Saturday, January 24, 2009

Dracula: Pages from a Virgin’s Diary (2001)

Dracula Returns:
The most bizarre and arresting version yet
made of Bram Stoker’s much-filmed novel



Yellow credits appear against a black background. The first names the producers. The second reads, “based on Mark Godden’s “Dracula,” adapted and choreographed for Canada’s Royal Winnipeg Ballet”—so this is to be the record of a ballet.

The credits continue with the cast, the technicians. Then, there is a black-and-white image of a hand wiping a window—the director’s credit appears in yellow, the opening chords of Mahler’s 1st Symphony are heard. Through the window, blurry at first, a crucifix—over which the title appears in blood red, Dracula, the sub-title in yellow, Pages from a Virgin’s Diary.

Then, in black-and-white, characters are introduced in vignettes, as black blood streams down the images. It streams down handwritten pages—a vignette of Mina Murray; it streams onto flowers—Harker, her fiancée; it streams from the ceiling and a chandelier—Lucy Westenra; it streams onto leaves—Lucy’s mother; it streams onto a doctor’s bag—Dr. Van Helsing.

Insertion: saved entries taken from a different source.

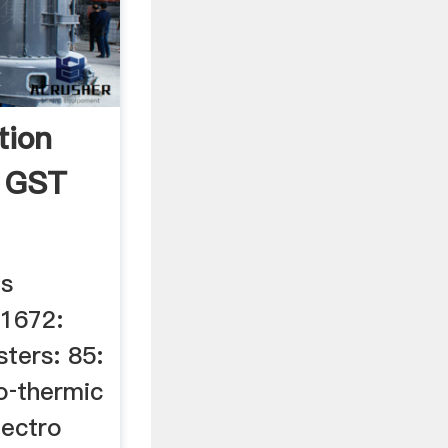
tion
 GST
es
51672:
sters: 85:
o‐thermic
lectro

An inter-title quotes Bram Stoker—“There are bad dreams for those that sleep unwisely.” Lucy dreams. Black blood swims across a map of Europe from the East. Sleepwalking, Lucy glides to the window. She wonders, “Why can’t they let a woman marry three men? Or as many as want her?” She pricks her left index finger on a rose—red drops of blood in a black-and-white image. She smears the blood on a door jam. Behind her Dracula appears, twisting a long diaphanous scarf in his hands. Slowly, he approaches Lucy. He places the scarf against the back of her neck. And then. As mist wafts across the screen. He bites into her neck.

This is not your normal record of a ballet.

But, it is a musical—the performers are members of the Royal Winnipeg Ballet, and the potent soundtrack is taken from Mahler’s 1st and 2nd Symphonies.

And, it is a silent movie—complete with titles and inter-titles. Shot on black-and-white Super 8 and 16 mm film, it is breathtakingly beautiful.

The Canadian Broadcasting Corporation commissioned director Guy Maddin to shoot a version of Godden’s ballet. The budget was $1.6 million (Canadian), the largest the cult director—Tales from Gimli Hospital (1988), Archangel (1990), Careful (1992), and Twilight of the Ice Nymphs (1997)—has worked with, but miniscule by Hollywood standards.

Maddin adds elements from Stoker’s novel—like the character of Renfield—while shortening the ballet from 110 to 73-minutes. He also adds dazzling tinted images, humor (Lucy’s mother lies in a bed with a glass-lid, with piping to a ventilator operated by two maids), and the bone-crunching sound of a head being decapitated with a blood-red spade.

Maddin said (when interviewed by the “Calgary News and Entertainment Weekly,” February 28, 2002), “My goal was to shoot it like a movie, with close-ups, medium shots and wide shots […] stressing the face more.” He convinced the dancers to allow him and associate director and editor, deco dawson, onstage to operate cameras, while moving among them. Deeply immersed in their characters, Zhang Wei-Qiang (Dracula), Tara Birtwhistle (Lucy) and Cindy Marie Small (Mina) give mesmerizing performances.

Dracula: Pages from a Virgin’s Diary is the most bizarre and most arresting version yet made of Bram Stoker’s much-filmed novel.